In August of this year I compiled a set of statistics on murders in Moscow, ID. I uploaded the results to Facebook, but I’ve been asked to make them publicly accessible.Though the data looks interesting, the sample size is a bit small for meaningful statistical analysis.
Eventually, I hope to include some information that compares Moscow to other cities of similar size.
In one of the images I highlight information about the “main murder victim”. After reading the articles and court cases associated with the murders, each incident had a clear target. In some cases, other individuals were murdered in the process. The gender of the target is what I am referring to when I write, “main murder victim”.
Why “biological sex” rather than “gender”? (Do you really anticipate a lot of cases in which “gender” would be a vague term?)
Also, what is the population of Moscow, and were these all murders with firearms? It would be particularly interesting to see this town juxtaposed against another small university-centered city in the non-coastal west. In fact, the difference between personal, small-town murders and impersonal (gang, theft, drugs, etc.) large-city statistics would be interesting, too, although harder to control for.
Hello Sheryl.
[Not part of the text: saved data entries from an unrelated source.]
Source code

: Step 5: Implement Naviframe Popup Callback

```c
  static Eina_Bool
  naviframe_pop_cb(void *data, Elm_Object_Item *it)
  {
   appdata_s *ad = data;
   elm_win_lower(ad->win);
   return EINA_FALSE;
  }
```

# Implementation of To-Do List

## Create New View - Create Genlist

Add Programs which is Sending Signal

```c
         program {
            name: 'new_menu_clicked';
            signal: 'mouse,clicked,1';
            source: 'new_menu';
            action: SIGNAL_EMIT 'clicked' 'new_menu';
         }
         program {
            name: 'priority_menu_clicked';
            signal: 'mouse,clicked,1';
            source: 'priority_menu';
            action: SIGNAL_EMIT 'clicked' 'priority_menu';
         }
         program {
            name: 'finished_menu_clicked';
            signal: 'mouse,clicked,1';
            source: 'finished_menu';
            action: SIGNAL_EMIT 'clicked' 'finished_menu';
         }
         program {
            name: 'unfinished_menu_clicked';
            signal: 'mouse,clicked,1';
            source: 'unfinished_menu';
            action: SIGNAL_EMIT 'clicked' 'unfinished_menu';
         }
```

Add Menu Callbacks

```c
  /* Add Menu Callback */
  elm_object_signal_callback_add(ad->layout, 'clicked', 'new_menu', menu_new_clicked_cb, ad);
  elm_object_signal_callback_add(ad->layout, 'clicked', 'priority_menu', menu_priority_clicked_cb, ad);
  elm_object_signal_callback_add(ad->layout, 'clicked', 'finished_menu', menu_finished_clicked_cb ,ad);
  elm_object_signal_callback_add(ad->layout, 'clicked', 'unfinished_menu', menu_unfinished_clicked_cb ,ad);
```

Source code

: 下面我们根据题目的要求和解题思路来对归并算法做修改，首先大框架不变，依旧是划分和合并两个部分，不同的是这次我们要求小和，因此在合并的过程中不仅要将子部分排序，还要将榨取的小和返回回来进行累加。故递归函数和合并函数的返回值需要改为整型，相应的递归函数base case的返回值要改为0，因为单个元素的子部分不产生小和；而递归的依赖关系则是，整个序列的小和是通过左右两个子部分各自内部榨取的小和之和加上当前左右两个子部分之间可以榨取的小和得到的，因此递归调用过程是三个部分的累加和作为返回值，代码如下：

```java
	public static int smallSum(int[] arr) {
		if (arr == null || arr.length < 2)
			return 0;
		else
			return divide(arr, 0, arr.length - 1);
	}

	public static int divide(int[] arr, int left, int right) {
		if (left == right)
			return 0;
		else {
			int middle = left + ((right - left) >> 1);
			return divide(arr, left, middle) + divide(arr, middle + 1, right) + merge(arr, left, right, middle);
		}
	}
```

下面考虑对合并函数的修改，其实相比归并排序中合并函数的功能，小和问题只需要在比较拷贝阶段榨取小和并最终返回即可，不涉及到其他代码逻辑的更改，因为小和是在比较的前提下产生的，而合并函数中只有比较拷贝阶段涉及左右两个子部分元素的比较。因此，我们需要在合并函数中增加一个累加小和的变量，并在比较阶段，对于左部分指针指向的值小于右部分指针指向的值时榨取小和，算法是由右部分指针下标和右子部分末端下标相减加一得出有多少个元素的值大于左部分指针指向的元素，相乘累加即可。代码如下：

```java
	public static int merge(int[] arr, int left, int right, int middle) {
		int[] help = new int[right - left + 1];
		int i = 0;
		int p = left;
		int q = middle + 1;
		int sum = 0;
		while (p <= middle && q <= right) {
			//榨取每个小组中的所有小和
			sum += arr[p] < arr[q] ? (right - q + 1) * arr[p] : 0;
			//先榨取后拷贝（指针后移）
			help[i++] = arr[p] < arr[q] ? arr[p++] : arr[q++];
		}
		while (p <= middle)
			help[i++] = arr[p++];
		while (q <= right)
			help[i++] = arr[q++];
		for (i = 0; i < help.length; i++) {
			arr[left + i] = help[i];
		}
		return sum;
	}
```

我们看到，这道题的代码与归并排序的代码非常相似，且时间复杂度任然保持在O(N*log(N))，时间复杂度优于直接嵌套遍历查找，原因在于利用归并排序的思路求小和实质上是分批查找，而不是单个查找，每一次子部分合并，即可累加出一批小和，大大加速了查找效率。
No, I suppose using “gender” would have worked just as well and it would have had the added benefit of using fewer characters.
I intend to look for some cities/towns to use in a brief comparison. I’ll have to work a bit on that though. To be thorough, I should probably run some tests for significance when comparing. My cursory literature search indicated that Moscow is below the national average for murders in towns of it’s size. However, I did not look too far into it.
At a minimum, crime reporting isn’t even uniform. Counting and looking the murder statistics in Moscow was relatively easy because of how few occur. I can’t imagine how many crimes go unreported or are absent from any official register. The data acquisition alone would be weeks worth of work… which does sound oddly fun.